Положение становилось, мягко говоря, странным. Никто не знал, сколько времени Ёроол-Гуй может провести на суше. Кажется, это время вообще ничем не ограничивалось.
Прождав три дня, отоспавшись, изрядно поприев запасы и опившись водой до состояния перезрелой чавги, Шооран вернулся к далайну и начал наращивать землю не в том направлении, куда хотел, а куда мог. Поверх трех оройхонов, создавших ему сухую землю, он поставил еще три. Сначала тот, что ближе к Ёроол-Гую, а затем, ничего уже не опасаясь, и два других. Ёроол-Гуй пребывал в прострации. Возможно, сидя на земле, он не чувствовал ударов илбэча, а возможно – лечил таким образом ожоги, и ему было не до охоты. Шооран, выйдя из себя, метался по поребрику вдоль занятого оройхона, орал на Ёроол-Гуя и швырялся камнями. Многорукий благодушествовал.

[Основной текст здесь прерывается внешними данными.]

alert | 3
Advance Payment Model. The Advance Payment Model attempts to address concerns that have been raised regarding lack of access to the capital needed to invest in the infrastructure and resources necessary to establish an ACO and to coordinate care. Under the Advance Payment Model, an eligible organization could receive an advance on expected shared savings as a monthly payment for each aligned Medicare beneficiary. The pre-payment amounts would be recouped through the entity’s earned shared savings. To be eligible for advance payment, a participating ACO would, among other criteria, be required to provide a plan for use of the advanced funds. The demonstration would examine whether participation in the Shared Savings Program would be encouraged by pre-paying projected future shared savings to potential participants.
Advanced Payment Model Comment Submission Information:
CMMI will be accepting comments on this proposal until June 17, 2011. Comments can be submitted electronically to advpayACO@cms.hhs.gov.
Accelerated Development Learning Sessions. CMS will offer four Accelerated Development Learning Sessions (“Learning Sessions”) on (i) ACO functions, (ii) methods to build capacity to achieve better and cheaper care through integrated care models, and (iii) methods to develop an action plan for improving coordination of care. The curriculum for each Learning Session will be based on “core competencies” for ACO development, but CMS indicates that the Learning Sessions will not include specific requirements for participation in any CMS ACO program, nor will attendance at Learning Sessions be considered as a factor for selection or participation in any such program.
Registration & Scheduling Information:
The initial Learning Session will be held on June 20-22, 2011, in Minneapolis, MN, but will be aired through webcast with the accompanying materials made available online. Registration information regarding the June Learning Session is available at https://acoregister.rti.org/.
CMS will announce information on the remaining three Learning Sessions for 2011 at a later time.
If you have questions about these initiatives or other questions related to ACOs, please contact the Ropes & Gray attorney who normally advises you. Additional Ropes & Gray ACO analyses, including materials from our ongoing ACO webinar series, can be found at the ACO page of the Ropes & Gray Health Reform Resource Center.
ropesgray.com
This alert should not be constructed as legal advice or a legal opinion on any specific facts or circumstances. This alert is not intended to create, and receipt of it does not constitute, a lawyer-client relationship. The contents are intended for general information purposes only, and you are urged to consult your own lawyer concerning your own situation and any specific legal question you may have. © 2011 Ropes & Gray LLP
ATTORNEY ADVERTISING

Оставалось продолжать начатое и увеличивать ненужный выступ земли, в надежде, что когда-нибудь он пригодится. Или можно было спать, соревнуясь с Ёроол-Гуем в терпении. Шооран пошел обоими путями. Он всласть спал, экономя силы и припасы (ростки хлебной травы были еще слишком малы, чтобы принимать их всерьез), а выспавшись до опухшей физиономии, шел к далайну. Он поставил еще два оройхона, а затем Ёроол-Гуй внезапно и беспричинно исчез.

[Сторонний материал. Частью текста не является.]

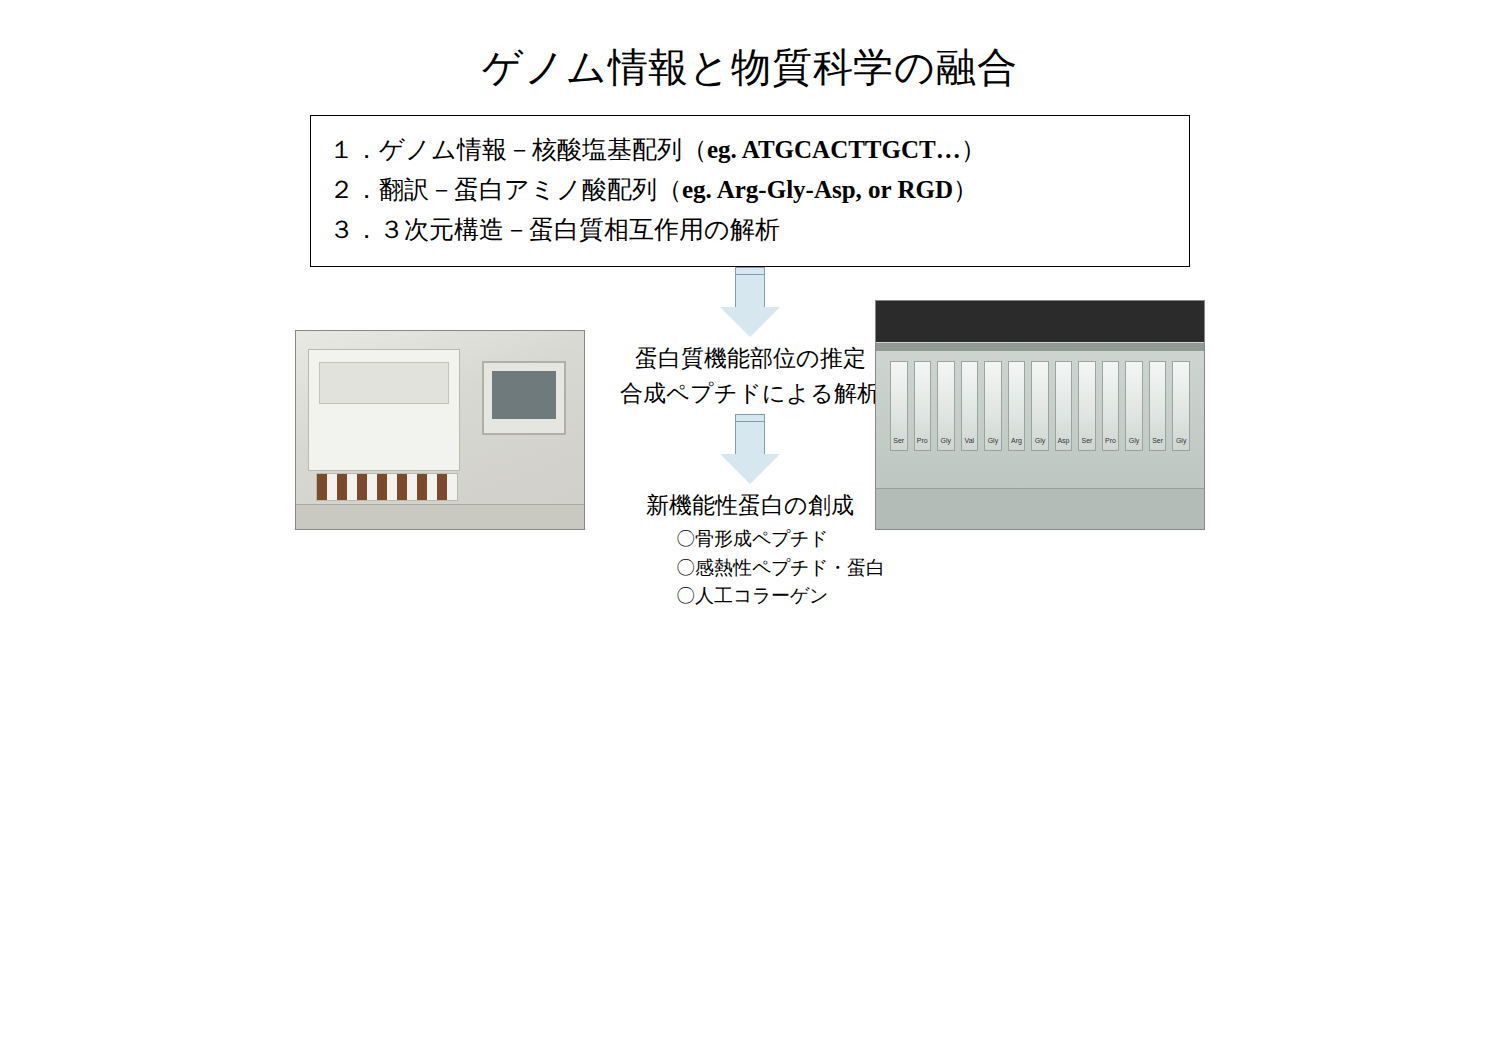ゲノム情報と物質科学の融合
１．ゲノム情報－核酸塩基配列（eg. ATGCACTTGCT…）
２．翻訳－蛋白アミノ酸配列（eg. Arg-Gly-Asp, or RGD）
３．３次元構造－蛋白質相互作用の解析
蛋白質機能部位の推定
合成ペプチドによる解析
新機能性蛋白の創成
〇骨形成ペプチド
〇感熱性ペプチド・蛋白
〇人工コラーゲン
Ser
Pro
Gly
Val
Gly
Arg
Gly
Asp
Ser
Pro
Gly
Ser
Gly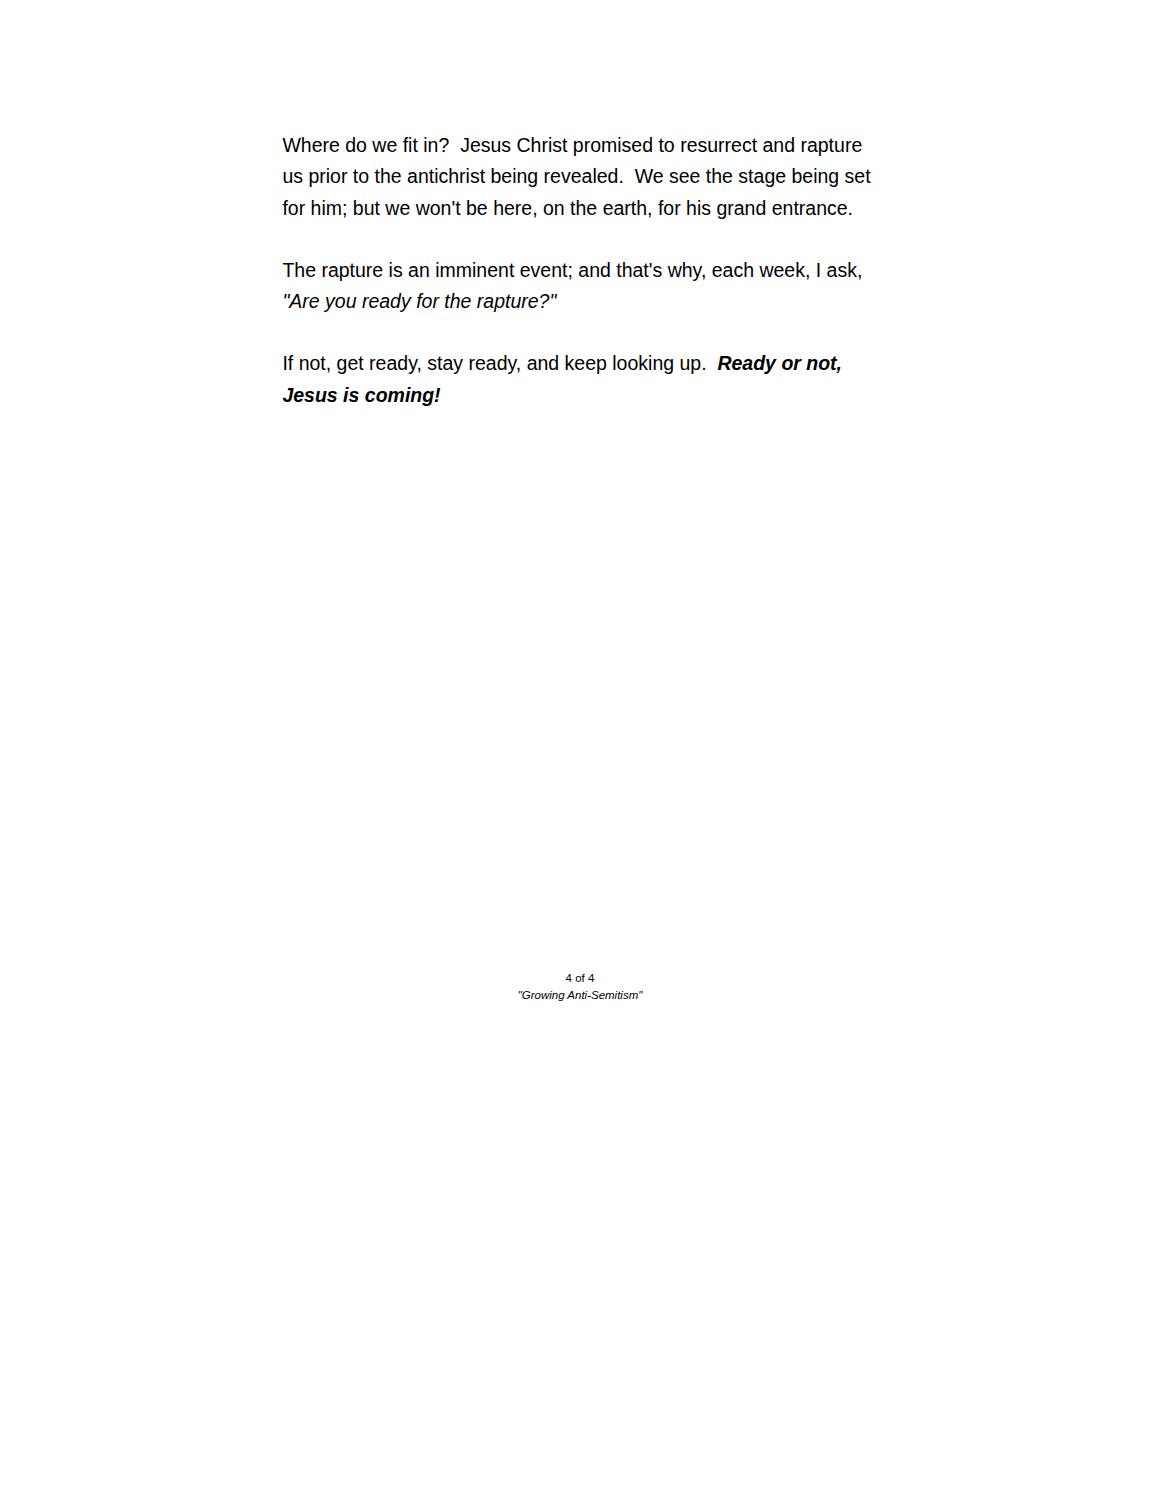Where do we fit in? Jesus Christ promised to resurrect and rapture us prior to the antichrist being revealed. We see the stage being set for him; but we won't be here, on the earth, for his grand entrance.
The rapture is an imminent event; and that's why, each week, I ask, "Are you ready for the rapture?"
If not, get ready, stay ready, and keep looking up. Ready or not, Jesus is coming!
4 of 4
"Growing Anti-Semitism"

Шооран прошелся вдоль сухой полосы. Его мучили сомнения. Легко ругаться на Ёроол-Гуя, видя его и зная, что он не может тебя достать. А как быть сейчас? Что если Многорукий никуда не уплыл, а ждет, укрывшись под берегом, чтобы, когда ты приблизишься, снять тебя с оройхона на манер черного уулгуя?
В конце концов Шооран решился и начал работу, но не там, где прежде сидел Ёроол-Гуй, а в стороне, превратив тройку оройхонов в четверку. Ёроол-Гуя не было. Шооран прошелся по запретному оройхону, вышел к далайну, постоял там пару минут и ушел, ничего не сделав. Он чувствовал себя неуверенно и опасался, что далайн не послушает его.

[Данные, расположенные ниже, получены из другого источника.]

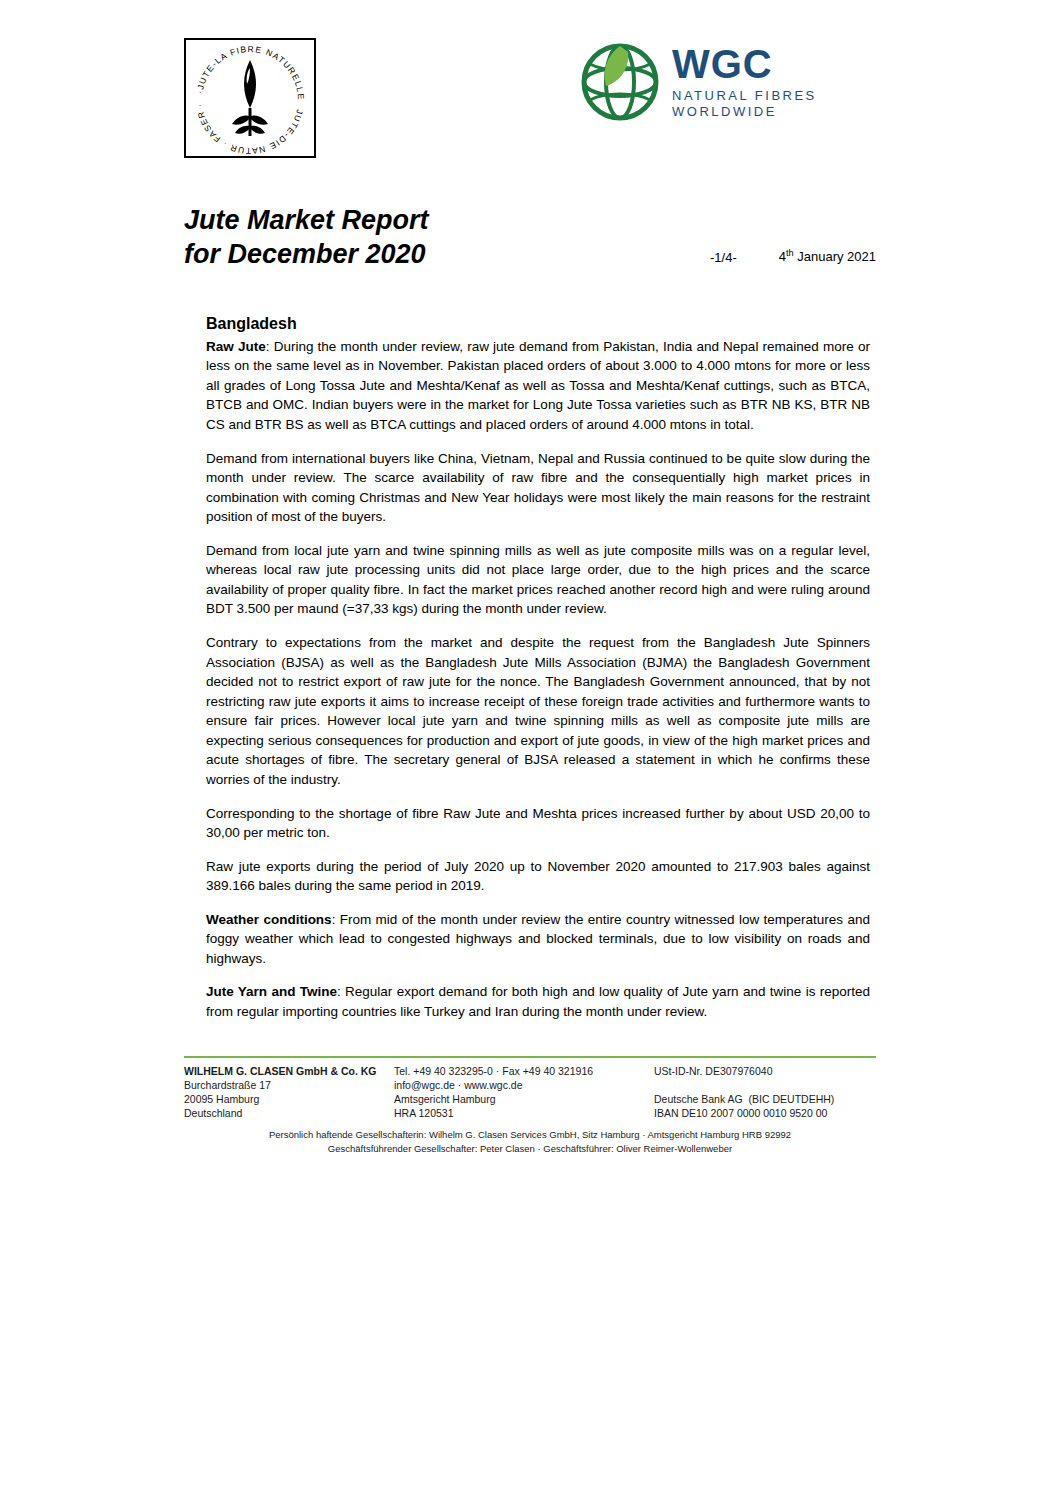·JUTE-LA FIBRE NATURELLE· JUTE-DIE NATUR · FASER ·
WGC NATURAL FIBRES WORLDWIDE
Jute Market Report
for December 2020
-1/4- 4th January 2021
Bangladesh
Raw Jute: During the month under review, raw jute demand from Pakistan, India and Nepal remained more or less on the same level as in November. Pakistan placed orders of about 3.000 to 4.000 mtons for more or less all grades of Long Tossa Jute and Meshta/Kenaf as well as Tossa and Meshta/Kenaf cuttings, such as BTCA, BTCB and OMC. Indian buyers were in the market for Long Jute Tossa varieties such as BTR NB KS, BTR NB CS and BTR BS as well as BTCA cuttings and placed orders of around 4.000 mtons in total.
Demand from international buyers like China, Vietnam, Nepal and Russia continued to be quite slow during the month under review. The scarce availability of raw fibre and the consequentially high market prices in combination with coming Christmas and New Year holidays were most likely the main reasons for the restraint position of most of the buyers.
Demand from local jute yarn and twine spinning mills as well as jute composite mills was on a regular level, whereas local raw jute processing units did not place large order, due to the high prices and the scarce availability of proper quality fibre. In fact the market prices reached another record high and were ruling around BDT 3.500 per maund (=37,33 kgs) during the month under review.
Contrary to expectations from the market and despite the request from the Bangladesh Jute Spinners Association (BJSA) as well as the Bangladesh Jute Mills Association (BJMA) the Bangladesh Government decided not to restrict export of raw jute for the nonce. The Bangladesh Government announced, that by not restricting raw jute exports it aims to increase receipt of these foreign trade activities and furthermore wants to ensure fair prices. However local jute yarn and twine spinning mills as well as composite jute mills are expecting serious consequences for production and export of jute goods, in view of the high market prices and acute shortages of fibre. The secretary general of BJSA released a statement in which he confirms these worries of the industry.
Corresponding to the shortage of fibre Raw Jute and Meshta prices increased further by about USD 20,00 to 30,00 per metric ton.
Raw jute exports during the period of July 2020 up to November 2020 amounted to 217.903 bales against 389.166 bales during the same period in 2019.
Weather conditions: From mid of the month under review the entire country witnessed low temperatures and foggy weather which lead to congested highways and blocked terminals, due to low visibility on roads and highways.
Jute Yarn and Twine: Regular export demand for both high and low quality of Jute yarn and twine is reported from regular importing countries like Turkey and Iran during the month under review.
WILHELM G. CLASEN GmbH & Co. KG
Burchardstraße 17
20095 Hamburg
Deutschland
Tel. +49 40 323295-0 · Fax +49 40 321916
info@wgc.de · www.wgc.de
Amtsgericht Hamburg
HRA 120531
USt-ID-Nr. DE307976040
Deutsche Bank AG (BIC DEUTDEHH)
IBAN DE10 2007 0000 0010 9520 00
Persönlich haftende Gesellschafterin: Wilhelm G. Clasen Services GmbH, Sitz Hamburg · Amtsgericht Hamburg HRB 92992
Geschäftsführender Gesellschafter: Peter Clasen · Geschäftsführer: Oliver Reimer-Wollenweber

Оройхон после двухнедельного пребывания Ёроол-Гуя представлял жалкое зрелище. Тэсэги, изъерзанные огромным телом, были раздроблены в крошку, верхушки суурь-тэсэгов скруглились, словно над ними поработали каменотесы. Входы в шавар обрушились, а вместо беловатого нойта камни покрывала тягучая зеленая слизь. Она светилась в темноте, и от нее муторно несло трупным запахом. Шооран собрал немного слизи во флягу, но слизь в минуту растворила тонкие стенки и растеклась.
Лишь после этого Шооран заметил, что подошвы новых башмаков, подаренных Койцогом, расползаются на глазах. Раздосадованный Шооран спешно покинул негостеприимный оройхон, твердо решив при первой же возможности превратить его в сухой, чтобы вода смыла всю пакость.
На следующий день Шооран вернулся и выстроил остров там, куда его не пускал Ёроол-Гуй. В ответ царь далайна опустошил один из первых участков этой земли, пожрав подросшую чавгу и заведшееся в шаваре зверье. Затем, не прячась и разгоняя мутные волны, словно небывалый авхай понесся к берегам земли вана и там учинил разгром среди успокоившихся было изгоев. Шооран тем временем поставил оройхон у стены Тэнгэра, сделав еще шаг в страну добрых братьев. Этот оройхон завершал третью дюжину островов, созданных Шоораном, причем больше половины из них родилось за последние пару месяцев.
Началась жизнь похожая на бесконечно долгую и мучительную игру. Ёроол-Гуй приходил и уходил, то пропадая, то в один день посещая несколько оройхонов подряд. Шооран часами сидел над картой, давно уже не той, а новой, вычерченной им самим, стараясь угадать, где сейчас менее опасно, потом шел и наносил удар. Иногда он ошибался, Ёроол-Гуй успевал к месту строительства, и Шоорану приходилось, превозмогая боль и ловя каждое движение непредсказуемой твари, уходить по кромке оройхонов. Отрезать себя на маленьком клочке суши Шооран больше не давал, но и после простых встреч он болел по нескольку дней кряду.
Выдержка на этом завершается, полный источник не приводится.